▶ _INPUT DATA_:
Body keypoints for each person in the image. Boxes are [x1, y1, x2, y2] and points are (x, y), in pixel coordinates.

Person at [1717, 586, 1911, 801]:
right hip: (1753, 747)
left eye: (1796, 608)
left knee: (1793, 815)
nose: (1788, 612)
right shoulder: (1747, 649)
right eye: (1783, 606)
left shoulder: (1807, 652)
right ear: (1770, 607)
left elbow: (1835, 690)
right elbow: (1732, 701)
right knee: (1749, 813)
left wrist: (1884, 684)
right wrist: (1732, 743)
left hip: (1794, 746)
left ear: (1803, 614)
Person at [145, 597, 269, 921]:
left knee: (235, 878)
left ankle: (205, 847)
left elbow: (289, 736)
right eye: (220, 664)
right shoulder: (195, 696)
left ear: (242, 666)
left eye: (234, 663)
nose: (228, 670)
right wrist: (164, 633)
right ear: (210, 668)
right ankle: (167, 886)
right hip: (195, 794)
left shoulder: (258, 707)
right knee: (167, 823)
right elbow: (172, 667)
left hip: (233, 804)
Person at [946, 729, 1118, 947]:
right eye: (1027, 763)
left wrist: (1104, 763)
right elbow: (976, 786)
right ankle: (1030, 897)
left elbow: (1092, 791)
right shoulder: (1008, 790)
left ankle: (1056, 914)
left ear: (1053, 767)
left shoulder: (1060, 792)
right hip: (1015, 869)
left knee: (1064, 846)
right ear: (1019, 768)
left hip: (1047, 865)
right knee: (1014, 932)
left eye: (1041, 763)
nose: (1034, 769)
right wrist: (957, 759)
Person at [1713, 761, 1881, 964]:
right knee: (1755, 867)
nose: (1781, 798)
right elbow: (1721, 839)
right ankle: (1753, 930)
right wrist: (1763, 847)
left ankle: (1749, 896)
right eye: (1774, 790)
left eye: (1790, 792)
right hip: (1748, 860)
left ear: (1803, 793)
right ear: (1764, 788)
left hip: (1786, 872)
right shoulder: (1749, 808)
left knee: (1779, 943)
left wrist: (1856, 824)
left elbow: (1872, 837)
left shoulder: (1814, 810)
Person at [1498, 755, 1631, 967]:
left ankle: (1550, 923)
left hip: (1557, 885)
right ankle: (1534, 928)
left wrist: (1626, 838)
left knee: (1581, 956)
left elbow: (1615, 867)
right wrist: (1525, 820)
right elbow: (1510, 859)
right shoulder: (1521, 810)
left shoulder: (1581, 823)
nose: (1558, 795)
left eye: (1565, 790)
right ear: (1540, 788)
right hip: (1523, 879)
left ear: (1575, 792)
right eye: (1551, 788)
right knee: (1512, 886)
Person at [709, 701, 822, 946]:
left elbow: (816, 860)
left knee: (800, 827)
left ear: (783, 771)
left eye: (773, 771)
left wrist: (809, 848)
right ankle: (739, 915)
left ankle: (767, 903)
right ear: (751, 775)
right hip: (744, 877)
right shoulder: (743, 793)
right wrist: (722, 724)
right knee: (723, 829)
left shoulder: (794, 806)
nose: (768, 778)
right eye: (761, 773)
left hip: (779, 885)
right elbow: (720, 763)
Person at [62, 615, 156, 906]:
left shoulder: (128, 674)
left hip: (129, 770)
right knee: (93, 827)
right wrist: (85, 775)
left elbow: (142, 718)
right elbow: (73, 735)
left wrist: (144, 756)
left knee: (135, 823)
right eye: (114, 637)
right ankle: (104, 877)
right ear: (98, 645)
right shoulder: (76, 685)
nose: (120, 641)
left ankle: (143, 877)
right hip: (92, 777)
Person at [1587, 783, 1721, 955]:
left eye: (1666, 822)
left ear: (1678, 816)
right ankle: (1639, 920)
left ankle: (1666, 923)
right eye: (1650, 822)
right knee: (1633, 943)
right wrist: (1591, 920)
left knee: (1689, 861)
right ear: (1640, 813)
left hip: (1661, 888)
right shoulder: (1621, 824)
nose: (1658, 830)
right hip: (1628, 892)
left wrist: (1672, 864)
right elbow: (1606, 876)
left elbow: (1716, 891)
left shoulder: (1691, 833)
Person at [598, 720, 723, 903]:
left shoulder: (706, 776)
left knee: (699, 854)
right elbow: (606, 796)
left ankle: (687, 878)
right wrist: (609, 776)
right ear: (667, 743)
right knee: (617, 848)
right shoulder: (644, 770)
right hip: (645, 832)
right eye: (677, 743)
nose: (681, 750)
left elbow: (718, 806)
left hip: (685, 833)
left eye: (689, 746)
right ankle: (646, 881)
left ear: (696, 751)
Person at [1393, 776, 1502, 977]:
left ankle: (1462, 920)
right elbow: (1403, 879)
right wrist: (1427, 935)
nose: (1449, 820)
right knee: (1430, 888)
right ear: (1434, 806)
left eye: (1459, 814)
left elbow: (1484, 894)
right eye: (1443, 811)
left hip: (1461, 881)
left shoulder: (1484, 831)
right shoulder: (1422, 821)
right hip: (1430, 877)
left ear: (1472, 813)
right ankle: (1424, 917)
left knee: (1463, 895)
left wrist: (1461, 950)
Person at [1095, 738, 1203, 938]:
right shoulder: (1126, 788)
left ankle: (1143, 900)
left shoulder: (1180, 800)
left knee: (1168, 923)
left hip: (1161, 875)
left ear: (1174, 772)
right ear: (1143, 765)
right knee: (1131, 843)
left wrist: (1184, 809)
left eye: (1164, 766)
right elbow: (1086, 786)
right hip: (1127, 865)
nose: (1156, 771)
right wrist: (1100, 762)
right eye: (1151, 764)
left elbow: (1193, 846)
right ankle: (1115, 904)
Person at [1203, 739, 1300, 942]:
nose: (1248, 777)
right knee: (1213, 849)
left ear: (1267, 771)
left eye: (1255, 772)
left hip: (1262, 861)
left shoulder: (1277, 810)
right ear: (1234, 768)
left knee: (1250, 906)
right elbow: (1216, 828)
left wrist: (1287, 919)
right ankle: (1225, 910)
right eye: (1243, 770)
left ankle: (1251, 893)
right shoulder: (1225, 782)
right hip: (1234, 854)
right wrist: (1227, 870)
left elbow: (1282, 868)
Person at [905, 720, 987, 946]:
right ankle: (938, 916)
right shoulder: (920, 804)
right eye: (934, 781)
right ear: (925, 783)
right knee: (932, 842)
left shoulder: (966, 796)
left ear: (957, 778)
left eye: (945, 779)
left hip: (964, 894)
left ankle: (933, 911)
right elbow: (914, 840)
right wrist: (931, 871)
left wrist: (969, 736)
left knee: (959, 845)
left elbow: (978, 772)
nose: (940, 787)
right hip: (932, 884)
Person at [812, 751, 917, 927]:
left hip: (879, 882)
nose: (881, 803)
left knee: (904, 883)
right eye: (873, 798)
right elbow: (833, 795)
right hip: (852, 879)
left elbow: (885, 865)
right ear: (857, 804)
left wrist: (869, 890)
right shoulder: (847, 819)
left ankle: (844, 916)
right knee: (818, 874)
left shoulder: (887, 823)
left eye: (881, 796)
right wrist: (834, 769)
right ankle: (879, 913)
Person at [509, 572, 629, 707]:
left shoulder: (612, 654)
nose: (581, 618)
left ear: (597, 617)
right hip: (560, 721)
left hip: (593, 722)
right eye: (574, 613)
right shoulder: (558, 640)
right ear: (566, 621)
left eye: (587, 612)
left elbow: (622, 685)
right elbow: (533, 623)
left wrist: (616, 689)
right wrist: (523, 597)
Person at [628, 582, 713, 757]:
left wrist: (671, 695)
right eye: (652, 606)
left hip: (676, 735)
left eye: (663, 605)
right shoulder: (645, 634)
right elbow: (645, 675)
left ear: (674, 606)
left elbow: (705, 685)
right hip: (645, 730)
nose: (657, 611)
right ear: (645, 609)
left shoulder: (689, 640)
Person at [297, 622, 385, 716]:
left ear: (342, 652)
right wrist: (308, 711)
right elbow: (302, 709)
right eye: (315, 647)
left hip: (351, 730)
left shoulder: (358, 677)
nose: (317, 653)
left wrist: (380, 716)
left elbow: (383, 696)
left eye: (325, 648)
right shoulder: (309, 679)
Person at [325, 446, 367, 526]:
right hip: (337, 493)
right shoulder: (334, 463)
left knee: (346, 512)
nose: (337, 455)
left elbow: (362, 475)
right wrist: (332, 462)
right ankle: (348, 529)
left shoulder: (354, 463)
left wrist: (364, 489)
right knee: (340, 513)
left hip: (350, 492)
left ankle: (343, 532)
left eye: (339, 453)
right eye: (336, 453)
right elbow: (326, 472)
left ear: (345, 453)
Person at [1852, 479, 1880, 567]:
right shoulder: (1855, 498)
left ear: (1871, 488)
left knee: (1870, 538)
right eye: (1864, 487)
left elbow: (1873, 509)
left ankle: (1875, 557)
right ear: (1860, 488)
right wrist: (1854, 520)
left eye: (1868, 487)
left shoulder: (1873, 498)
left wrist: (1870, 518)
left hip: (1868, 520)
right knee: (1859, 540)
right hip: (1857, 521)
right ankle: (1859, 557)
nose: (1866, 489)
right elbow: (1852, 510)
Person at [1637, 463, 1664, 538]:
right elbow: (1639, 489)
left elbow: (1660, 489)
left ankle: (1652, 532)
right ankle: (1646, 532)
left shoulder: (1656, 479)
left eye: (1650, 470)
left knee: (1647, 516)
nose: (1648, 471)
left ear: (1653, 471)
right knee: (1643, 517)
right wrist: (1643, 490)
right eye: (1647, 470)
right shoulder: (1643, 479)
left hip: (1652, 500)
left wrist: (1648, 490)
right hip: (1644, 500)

▶ _INSTRUCTIONS FOR THE TASK_:
Please give an exact copy of the lines above, beginning with the line containing "right eye: (1650, 822)" and running through the line containing "left hip: (1161, 875)", and of no other lines.

▶ _WRITTEN ANSWER_:
right eye: (1650, 822)
right knee: (1633, 943)
right wrist: (1591, 920)
left knee: (1689, 861)
right ear: (1640, 813)
left hip: (1661, 888)
right shoulder: (1621, 824)
nose: (1658, 830)
right hip: (1628, 892)
left wrist: (1672, 864)
right elbow: (1606, 876)
left elbow: (1716, 891)
left shoulder: (1691, 833)
Person at [598, 720, 723, 903]:
left shoulder: (706, 776)
left knee: (699, 854)
right elbow: (606, 796)
left ankle: (687, 878)
right wrist: (609, 776)
right ear: (667, 743)
right knee: (617, 848)
right shoulder: (644, 770)
right hip: (645, 832)
right eye: (677, 743)
nose: (681, 750)
left elbow: (718, 806)
left hip: (685, 833)
left eye: (689, 746)
right ankle: (646, 881)
left ear: (696, 751)
Person at [1393, 776, 1502, 977]:
left ankle: (1462, 920)
right elbow: (1403, 879)
right wrist: (1427, 935)
nose: (1449, 820)
right knee: (1430, 888)
right ear: (1434, 806)
left eye: (1459, 814)
left elbow: (1484, 894)
right eye: (1443, 811)
left hip: (1461, 881)
left shoulder: (1484, 831)
right shoulder: (1422, 821)
right hip: (1430, 877)
left ear: (1472, 813)
right ankle: (1424, 917)
left knee: (1463, 895)
left wrist: (1461, 950)
Person at [1095, 738, 1203, 938]:
right shoulder: (1126, 788)
left ankle: (1143, 900)
left shoulder: (1180, 800)
left knee: (1168, 923)
left hip: (1161, 875)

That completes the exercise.